THE DATA:
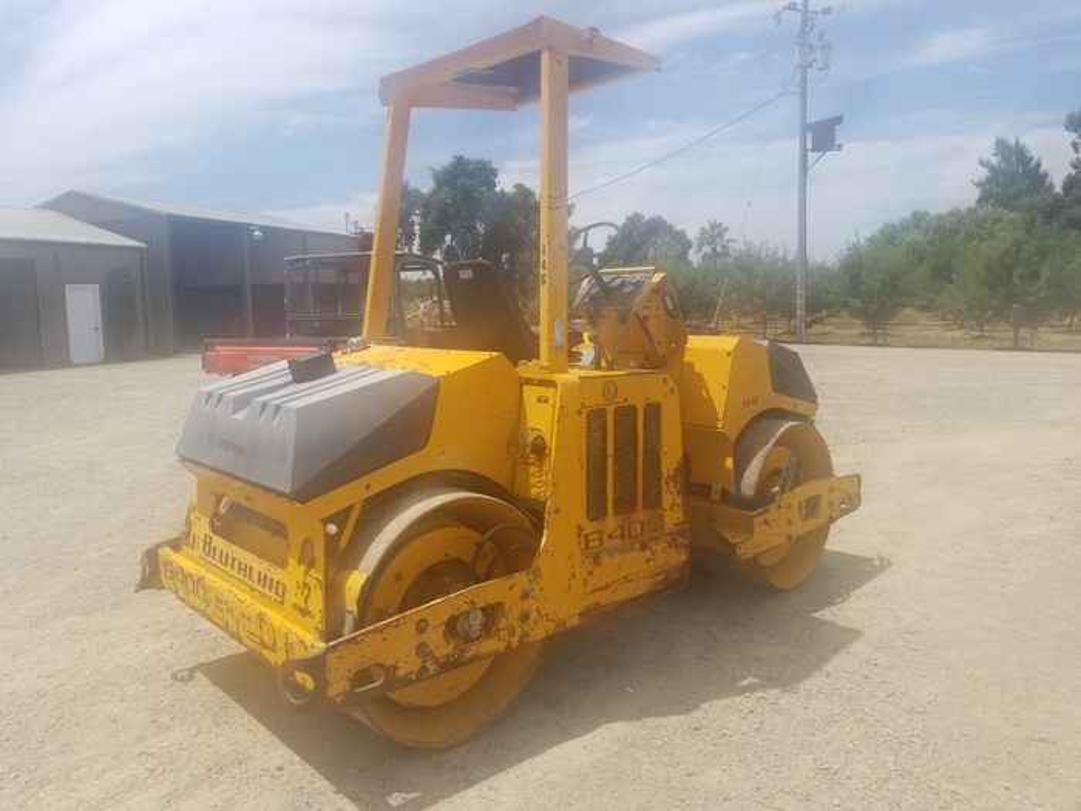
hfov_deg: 67.3
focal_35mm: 26
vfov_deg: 53.1
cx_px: 540
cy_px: 406
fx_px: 812
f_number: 1.7
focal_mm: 4.25
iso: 50
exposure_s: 1/2712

EXERCISE DESCRIPTION:
Repeat all the records above exactly, leaving out any pictures.

RESULT OF THE TASK:
hfov_deg: 67.3
focal_35mm: 26
vfov_deg: 53.1
cx_px: 540
cy_px: 406
fx_px: 812
f_number: 1.7
focal_mm: 4.25
iso: 50
exposure_s: 1/2712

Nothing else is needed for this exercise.